──────── Study text

Kernel panics - not sure if HW issue

Status
Not open for further replies.

Mr Snow

Dabbler
Joined
May 22, 2016
Messages
29
Hey folks,

First up I'd like to say that this forum has been a fantastic resource for me putting together my build. I haven't felt the need to post anything thus far because the information available with a search usually answers my question. Not in this case however :)

TLDR: I think my motherboard has an issue, but I'm not sure. Supermicro X11SSM-F.

Build:
  • MB: Supermicro X11SSM-F
  • CPU: Intel Xeon E3-1230 V5
    • Stock fan.
    • I (only today) ran a "breakin" test on this. When the CPU was running at 100%, the temp was hovering around 80°C with spikes above that.
  • RAM: Crucial 32GB Kit (2 x 16GB) DDR4-2400 ECC UDIMM (CT7982365 aka CT2K16G4WFD824A)
    • (On chip label says they are Micron MTA18ASF2G72AZ-2G3A1ZG. They are on the tested list (without the ZG on the end). IPMI HW info validates this.

────────────────

• Assignment 1:
In the rows starting at the line that contains "PROJETO DE LEI Nº 013/2021, DE 17" and ending at the line that contains "Пляжні шорти та плавк", swap "NOVEMBRO" for "DEZEMBRO" and keep everything else the same. Leave the pictures out.
The rows that follow are unrelated to the kernel panic thread above.

──────── Source material

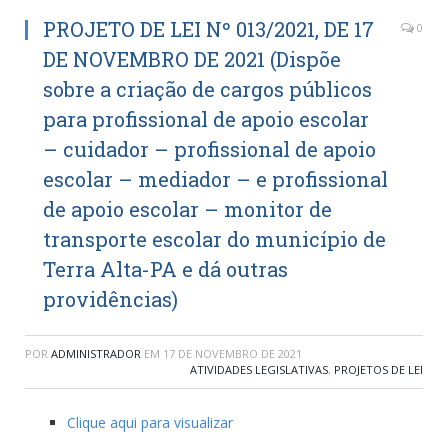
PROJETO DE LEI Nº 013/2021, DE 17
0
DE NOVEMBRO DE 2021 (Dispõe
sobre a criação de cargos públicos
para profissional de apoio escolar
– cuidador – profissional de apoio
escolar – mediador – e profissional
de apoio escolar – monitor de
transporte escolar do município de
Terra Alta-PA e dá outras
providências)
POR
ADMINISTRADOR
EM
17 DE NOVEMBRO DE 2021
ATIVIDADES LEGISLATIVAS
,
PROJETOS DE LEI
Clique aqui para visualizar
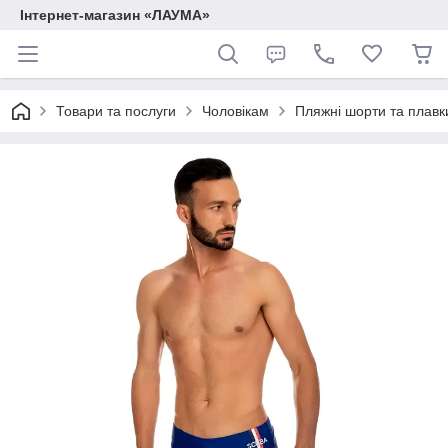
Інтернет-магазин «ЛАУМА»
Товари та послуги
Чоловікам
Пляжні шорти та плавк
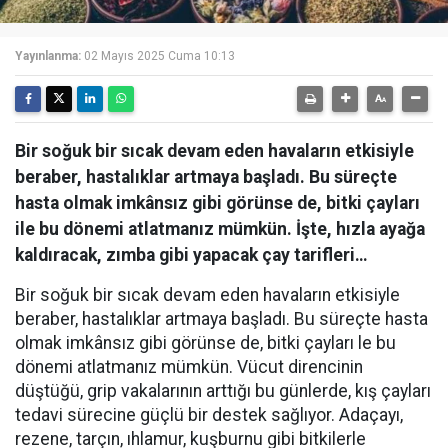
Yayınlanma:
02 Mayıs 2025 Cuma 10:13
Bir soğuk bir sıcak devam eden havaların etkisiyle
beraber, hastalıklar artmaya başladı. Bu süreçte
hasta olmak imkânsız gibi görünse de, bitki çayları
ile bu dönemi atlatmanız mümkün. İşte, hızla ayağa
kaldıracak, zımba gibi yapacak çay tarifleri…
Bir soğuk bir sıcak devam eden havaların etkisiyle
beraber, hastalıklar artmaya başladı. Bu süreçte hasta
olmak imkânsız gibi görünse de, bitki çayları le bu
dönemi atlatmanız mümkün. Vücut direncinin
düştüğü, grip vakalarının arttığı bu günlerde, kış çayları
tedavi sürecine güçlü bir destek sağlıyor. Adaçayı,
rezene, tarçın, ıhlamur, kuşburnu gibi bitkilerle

────────────────
──────── Source material

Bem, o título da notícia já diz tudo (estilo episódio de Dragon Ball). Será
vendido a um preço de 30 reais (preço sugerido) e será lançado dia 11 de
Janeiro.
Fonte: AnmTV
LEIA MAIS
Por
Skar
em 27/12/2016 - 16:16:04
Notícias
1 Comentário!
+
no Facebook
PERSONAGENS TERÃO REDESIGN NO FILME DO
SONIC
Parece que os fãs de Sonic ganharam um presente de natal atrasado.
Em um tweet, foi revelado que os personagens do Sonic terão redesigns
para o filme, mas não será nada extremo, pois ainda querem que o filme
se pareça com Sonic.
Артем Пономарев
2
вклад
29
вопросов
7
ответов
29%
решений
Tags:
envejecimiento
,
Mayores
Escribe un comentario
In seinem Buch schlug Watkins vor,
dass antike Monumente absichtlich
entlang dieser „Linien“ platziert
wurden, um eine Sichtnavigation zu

────────────────

• Assignment 2:
Write down the whole kernel panic thread again, word for word.

• Expected answer 1:
PROJETO DE LEI Nº 013/2021, DE 17
0
DE DEZEMBRO DE 2021 (Dispõe
sobre a criação de cargos públicos
para profissional de apoio escolar
– cuidador – profissional de apoio
escolar – mediador – e profissional
de apoio escolar – monitor de
transporte escolar do município de
Terra Alta-PA e dá outras
providências)
POR
ADMINISTRADOR
EM
17 DE DEZEMBRO DE 2021
ATIVIDADES LEGISLATIVAS
,
PROJETOS DE LEI
Clique aqui para visualizar
Інтернет-магазин «ЛАУМА»
Товари та послуги
Чоловікам
Пляжні шорти та плавк

• Expected answer 2:
Kernel panics - not sure if HW issue

Status
Not open for further replies.

Mr Snow

Dabbler
Joined
May 22, 2016
Messages
29
Hey folks,

First up I'd like to say that this forum has been a fantastic resource for me putting together my build. I haven't felt the need to post anything thus far because the information available with a search usually answers my question. Not in this case however :)

TLDR: I think my motherboard has an issue, but I'm not sure. Supermicro X11SSM-F.

Build:
  • MB: Supermicro X11SSM-F
  • CPU: Intel Xeon E3-1230 V5
    • Stock fan.
    • I (only today) ran a "breakin" test on this. When the CPU was running at 100%, the temp was hovering around 80°C with spikes above that.
  • RAM: Crucial 32GB Kit (2 x 16GB) DDR4-2400 ECC UDIMM (CT7982365 aka CT2K16G4WFD824A)
    • (On chip label says they are Micron MTA18ASF2G72AZ-2G3A1ZG. They are on the tested list (without the ZG on the end). IPMI HW info validates this.